• **Work instruction**
Please tally the lines below that contain the word "tail" and reply with the total alone.

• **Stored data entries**

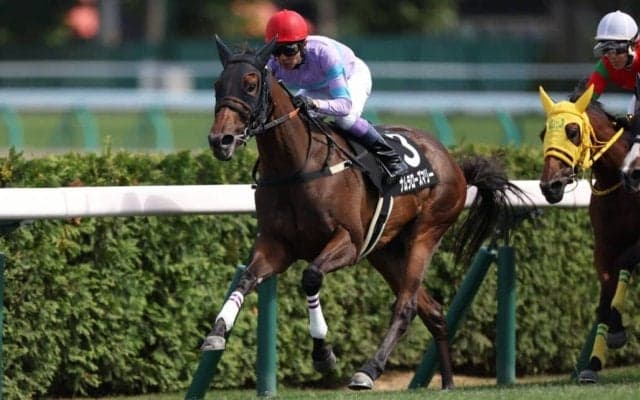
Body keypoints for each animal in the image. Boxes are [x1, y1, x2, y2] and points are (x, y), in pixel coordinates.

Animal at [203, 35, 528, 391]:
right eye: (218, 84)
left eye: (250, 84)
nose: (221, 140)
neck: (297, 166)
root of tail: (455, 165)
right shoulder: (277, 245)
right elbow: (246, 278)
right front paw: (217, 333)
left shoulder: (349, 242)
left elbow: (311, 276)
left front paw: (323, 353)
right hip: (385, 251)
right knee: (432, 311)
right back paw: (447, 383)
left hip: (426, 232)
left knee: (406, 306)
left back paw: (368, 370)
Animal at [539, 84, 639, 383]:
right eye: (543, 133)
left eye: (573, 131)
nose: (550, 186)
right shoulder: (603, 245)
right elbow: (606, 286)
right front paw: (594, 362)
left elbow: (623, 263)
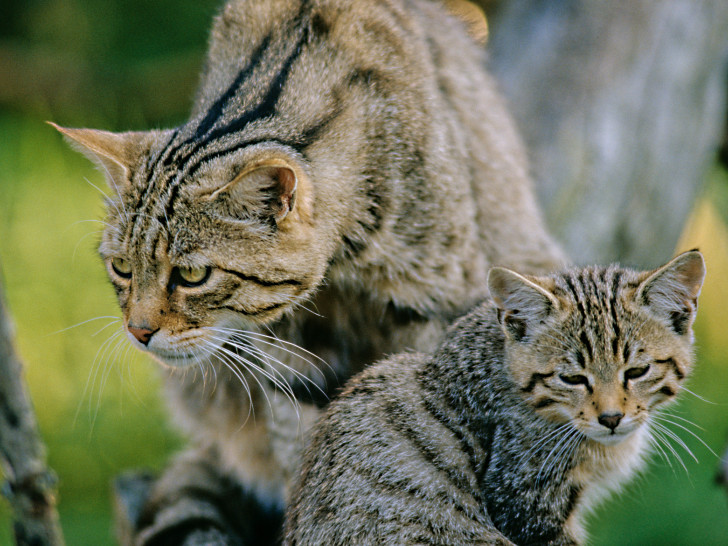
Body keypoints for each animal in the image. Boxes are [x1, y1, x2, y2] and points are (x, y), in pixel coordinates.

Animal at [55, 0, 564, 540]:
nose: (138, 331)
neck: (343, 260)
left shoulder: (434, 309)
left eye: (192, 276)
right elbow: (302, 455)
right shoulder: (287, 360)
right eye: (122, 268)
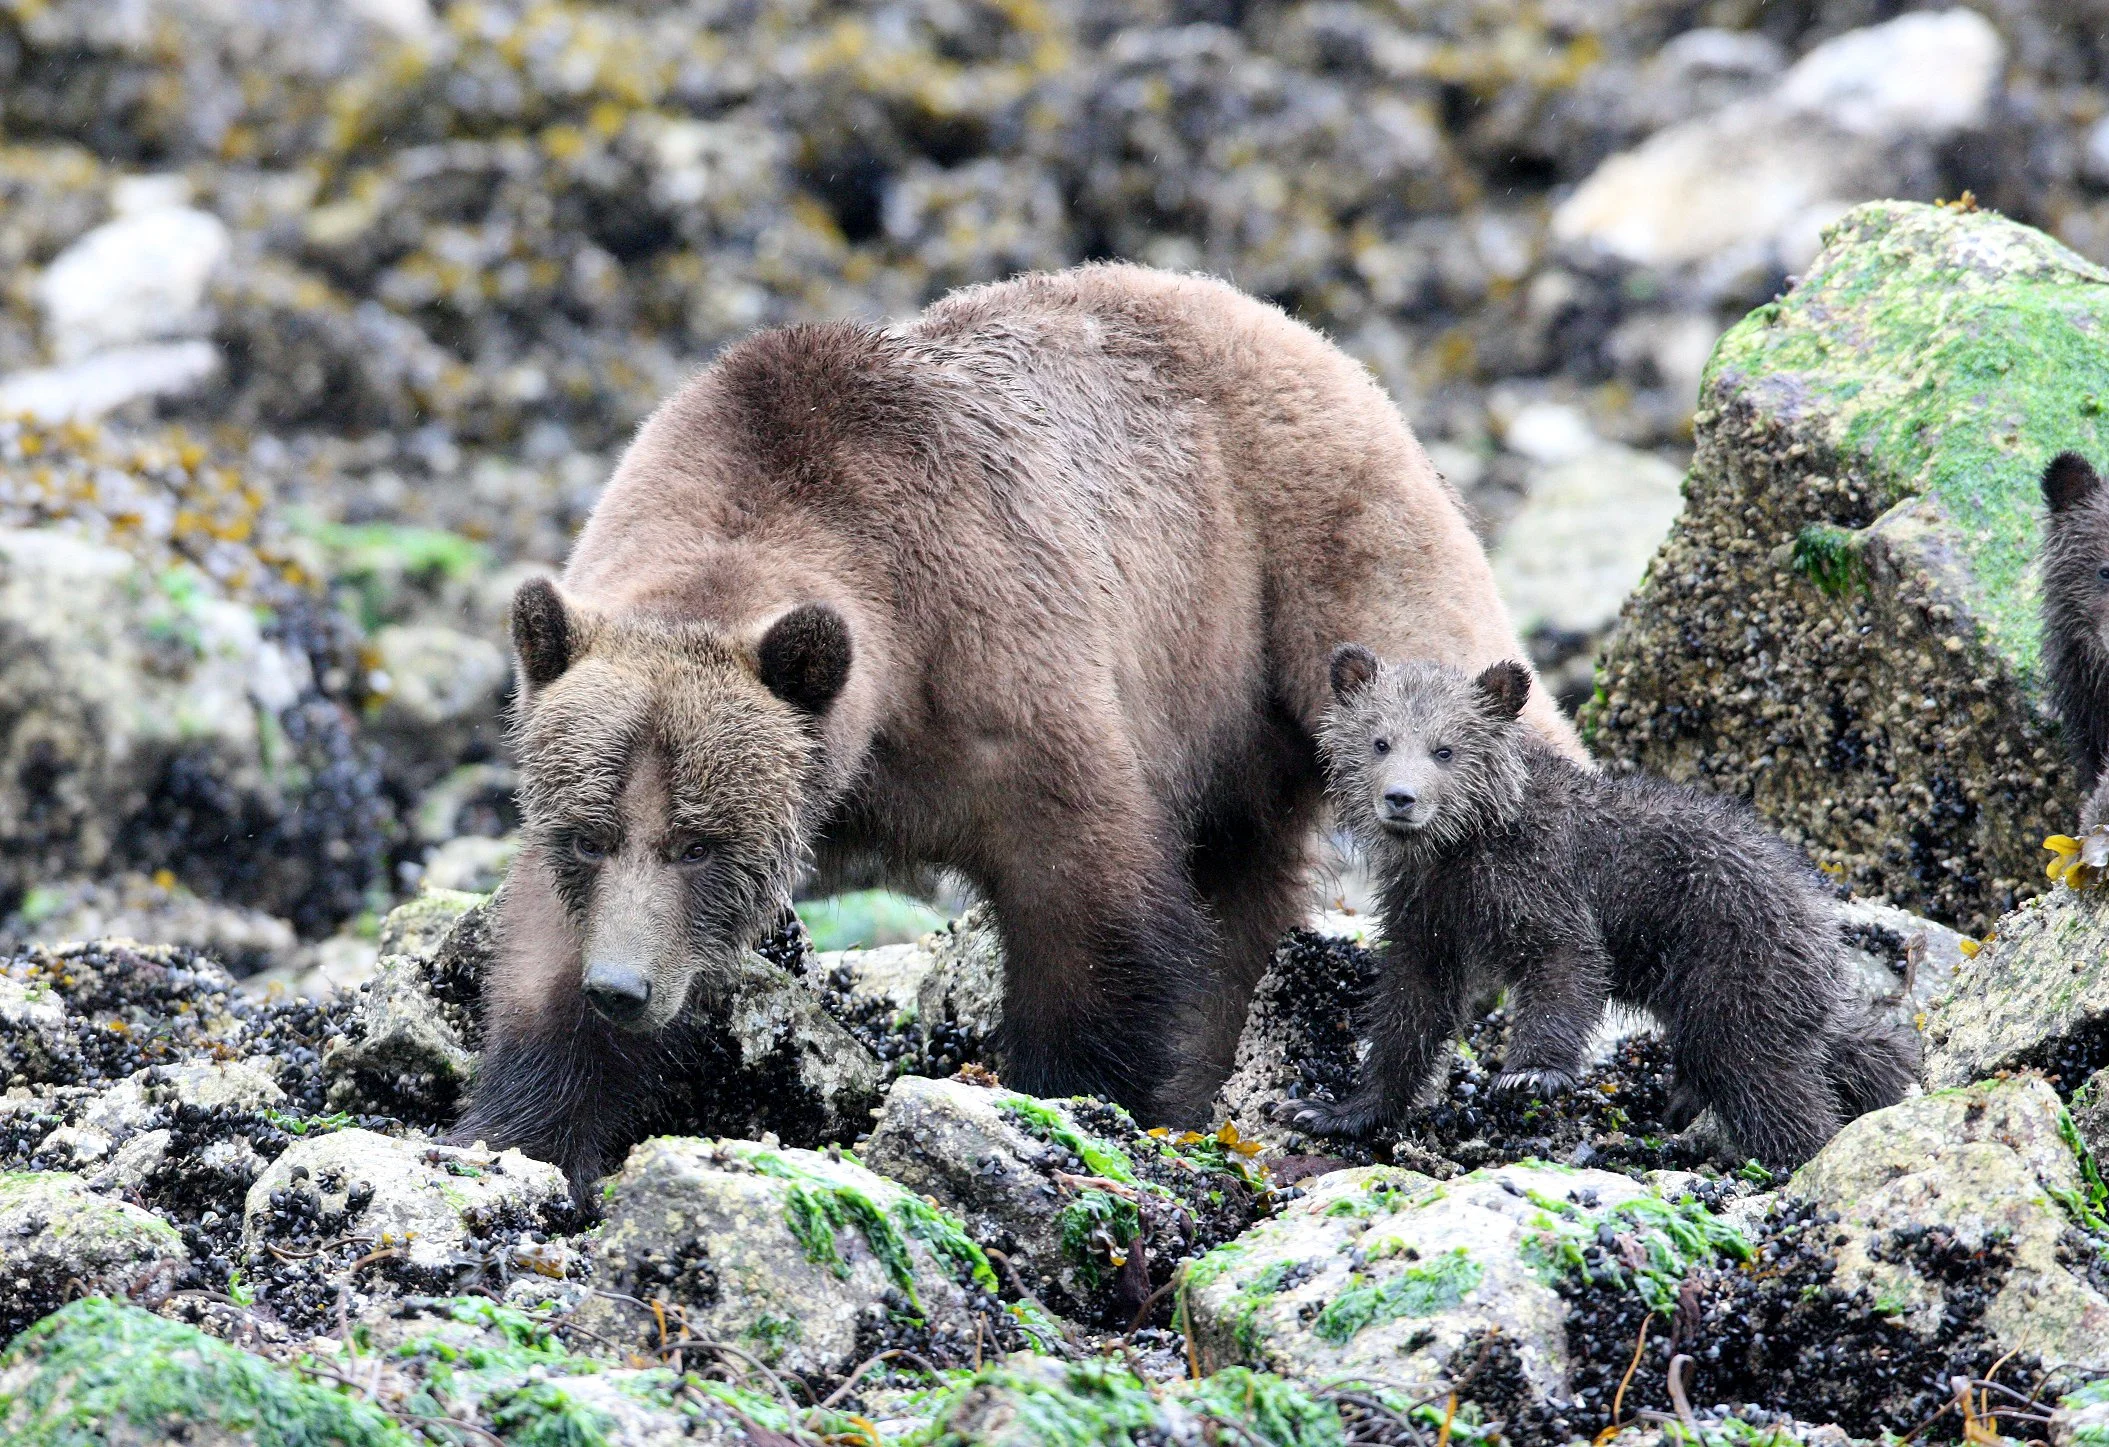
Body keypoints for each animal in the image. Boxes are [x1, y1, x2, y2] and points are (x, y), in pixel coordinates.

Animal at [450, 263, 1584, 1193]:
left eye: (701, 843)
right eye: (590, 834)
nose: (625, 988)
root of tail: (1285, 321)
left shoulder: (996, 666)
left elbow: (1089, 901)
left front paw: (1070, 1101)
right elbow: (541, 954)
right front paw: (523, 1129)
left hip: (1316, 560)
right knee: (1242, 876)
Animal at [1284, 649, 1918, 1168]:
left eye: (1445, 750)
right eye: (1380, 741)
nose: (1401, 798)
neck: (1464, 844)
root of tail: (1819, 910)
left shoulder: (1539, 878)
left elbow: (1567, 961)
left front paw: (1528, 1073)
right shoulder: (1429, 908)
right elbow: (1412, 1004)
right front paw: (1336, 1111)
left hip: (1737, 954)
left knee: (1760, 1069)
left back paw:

• **Result of this exercise**
3